* **Supplied information**
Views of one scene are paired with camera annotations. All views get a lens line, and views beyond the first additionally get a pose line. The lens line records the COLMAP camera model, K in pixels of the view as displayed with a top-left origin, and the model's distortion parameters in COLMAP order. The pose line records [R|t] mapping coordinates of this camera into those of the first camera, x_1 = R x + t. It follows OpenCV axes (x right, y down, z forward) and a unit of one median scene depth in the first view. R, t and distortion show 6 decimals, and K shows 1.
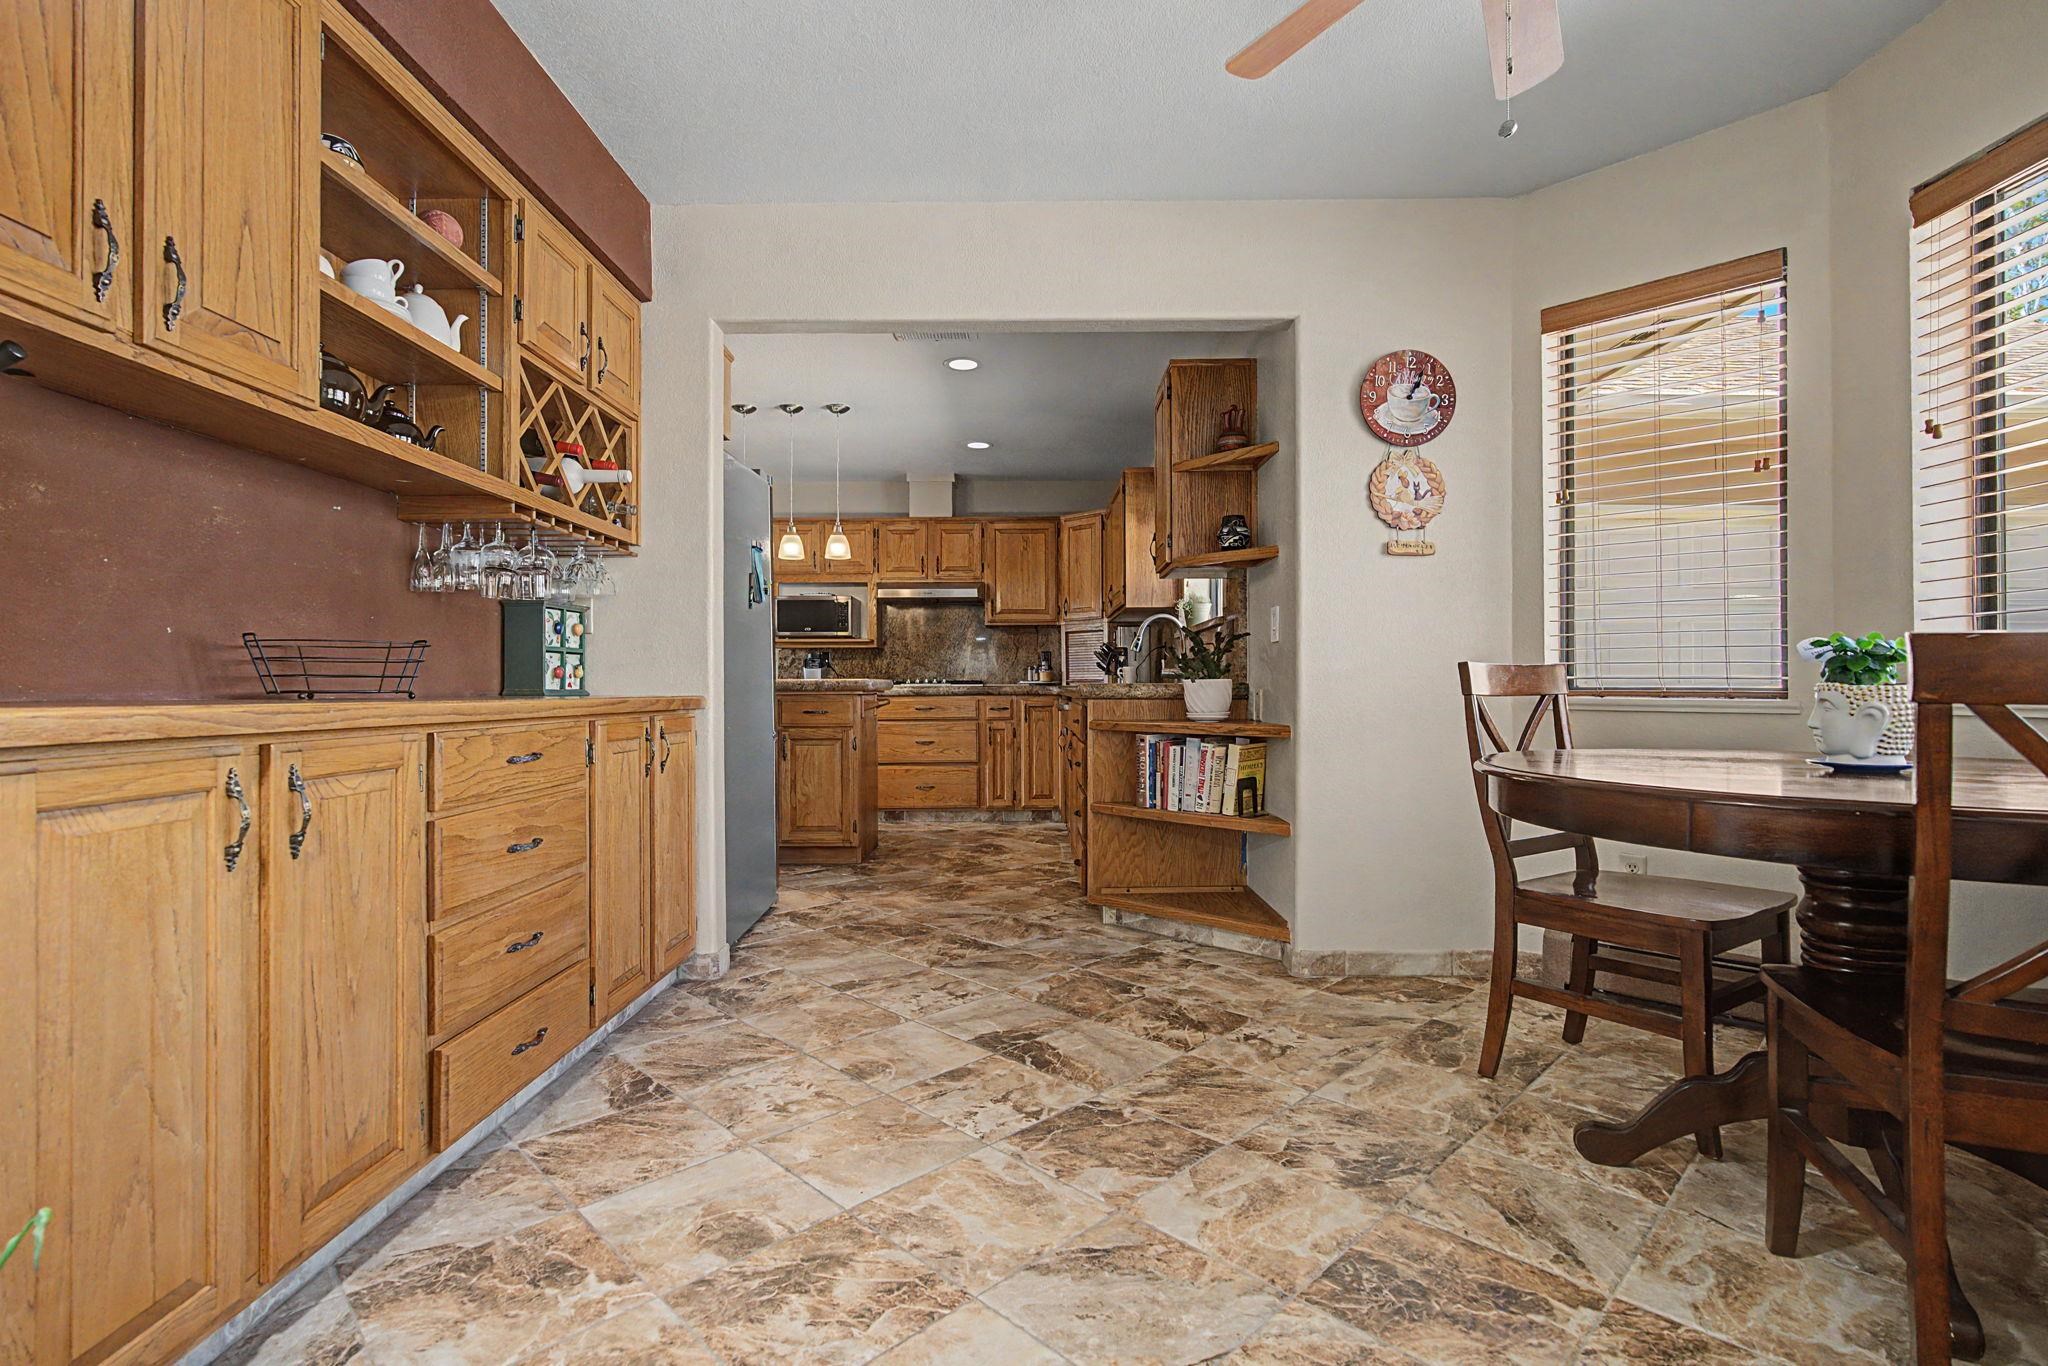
lens RADIAL K [[936.8, 0, 1022.5], [0, 936.8, 683.3], [0, 0, 1]] dist [-0.001325, 0.000021]
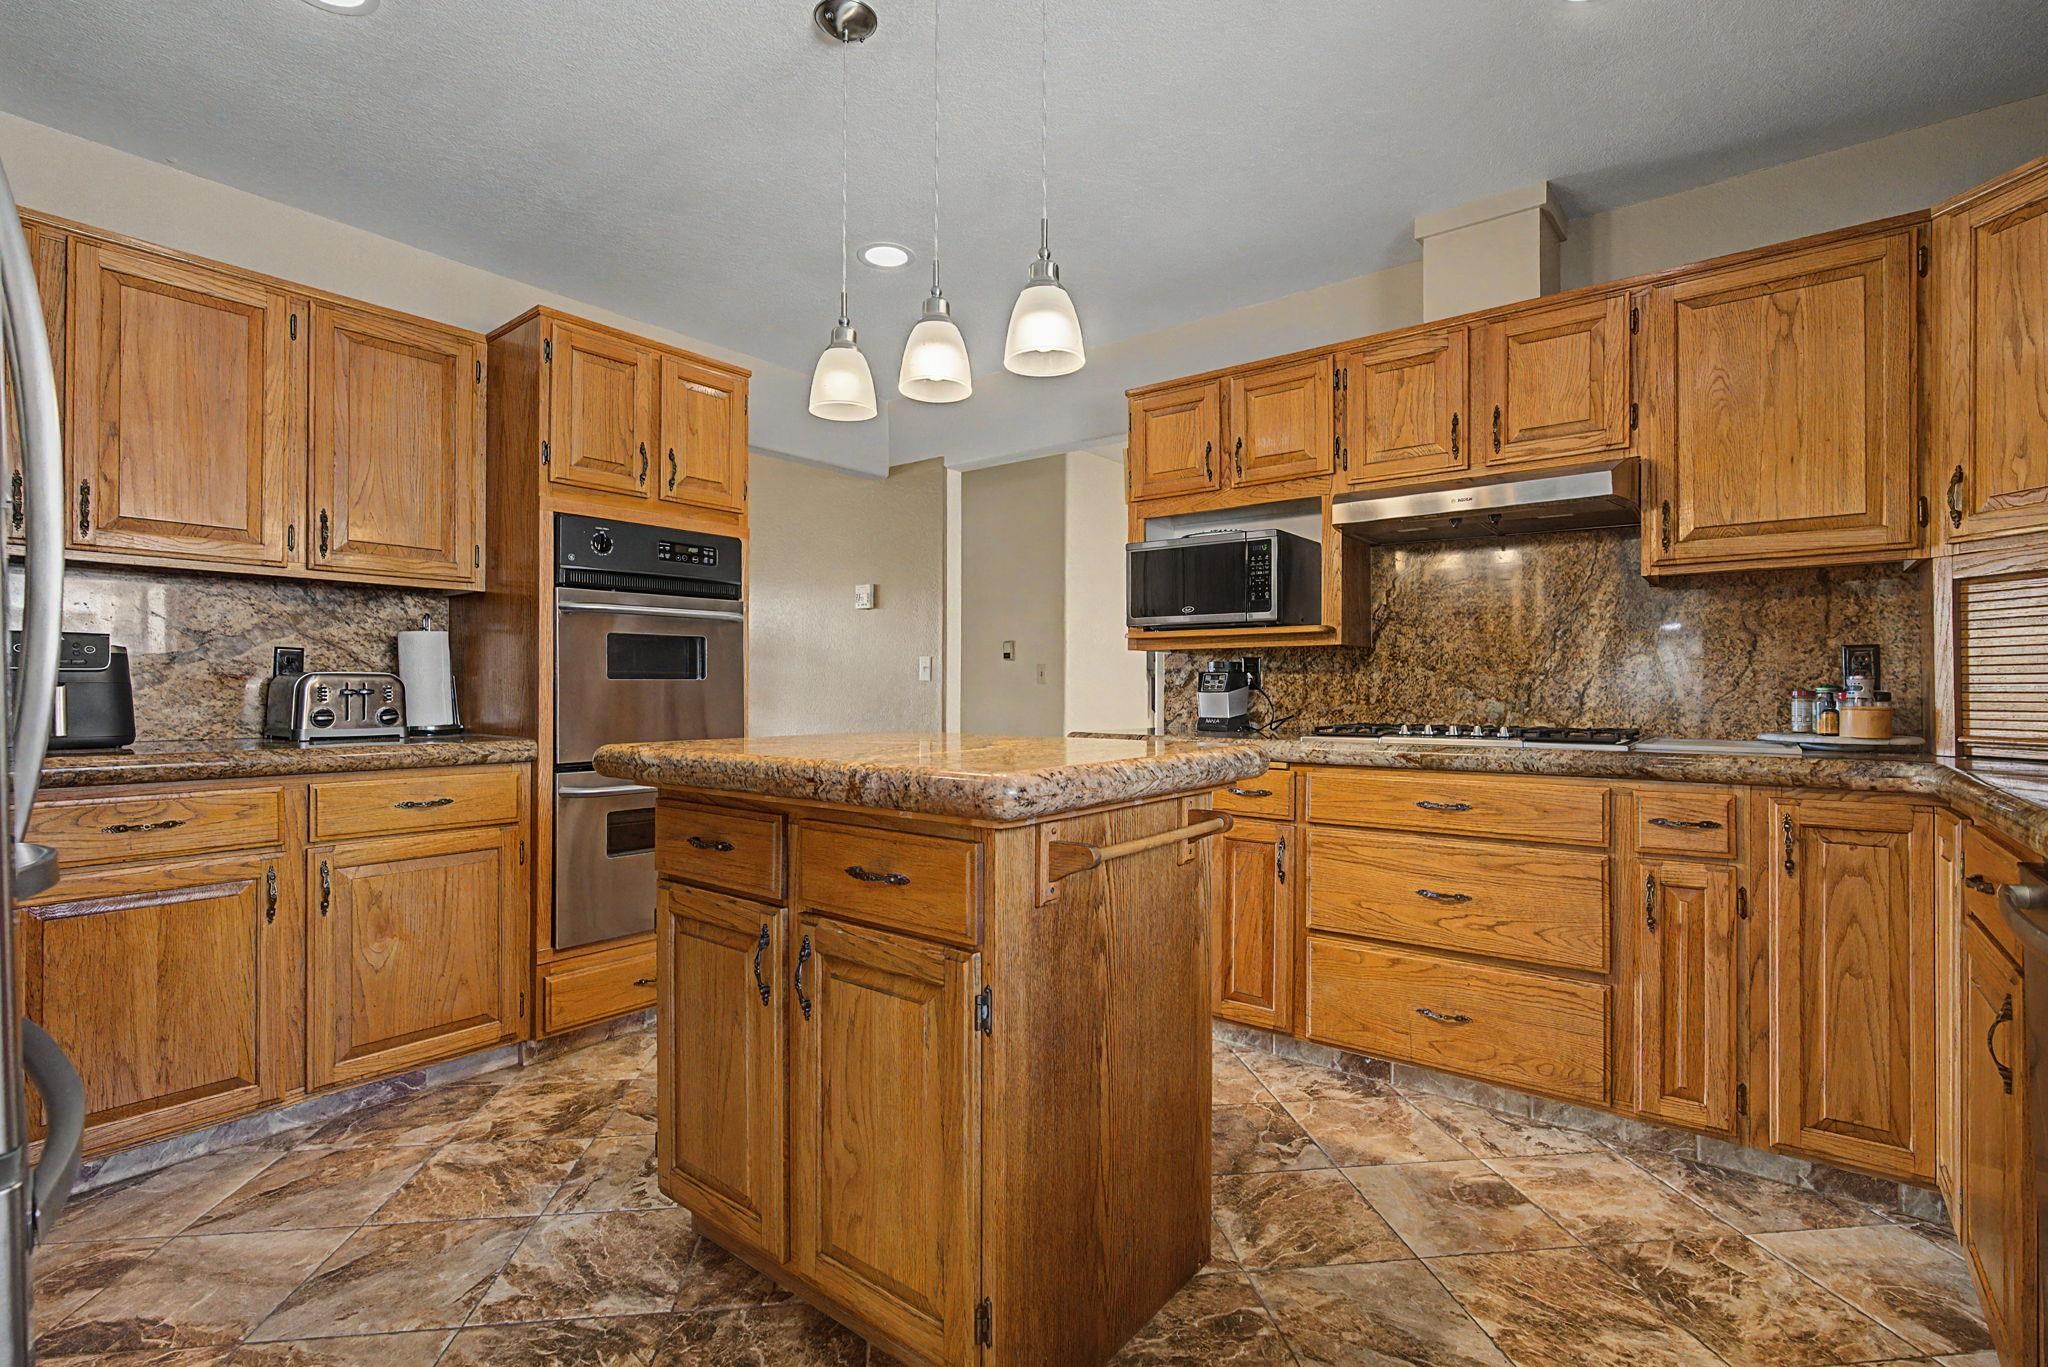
lens RADIAL K [[936.8, 0, 1025.3], [0, 936.8, 685.9], [0, 0, 1]] dist [-0.001325, 0.000021]
pose [[0.789325, 0.003664, -0.613964, -0.005792], [-0.002264, 0.999993, 0.003057, -0.020653], [0.613971, -0.001024, 0.789328, 0.574555]]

* **Task details**
Reproduce all of the data above, substituting "camera metadata" for every occurrence of "camera annotations" and leaving everything else unchanged. Omit the pictures.

* **Result of this exercise**
Views of one scene are paired with camera metadata. All views get a lens line, and views beyond the first additionally get a pose line. The lens line records the COLMAP camera model, K in pixels of the view as displayed with a top-left origin, and the model's distortion parameters in COLMAP order. The pose line records [R|t] mapping coordinates of this camera into those of the first camera, x_1 = R x + t. It follows OpenCV axes (x right, y down, z forward) and a unit of one median scene depth in the first view. R, t and distortion show 6 decimals, and K shows 1.
lens RADIAL K [[936.8, 0, 1022.5], [0, 936.8, 683.3], [0, 0, 1]] dist [-0.001325, 0.000021]
lens RADIAL K [[936.8, 0, 1025.3], [0, 936.8, 685.9], [0, 0, 1]] dist [-0.001325, 0.000021]
pose [[0.789325, 0.003664, -0.613964, -0.005792], [-0.002264, 0.999993, 0.003057, -0.020653], [0.613971, -0.001024, 0.789328, 0.574555]]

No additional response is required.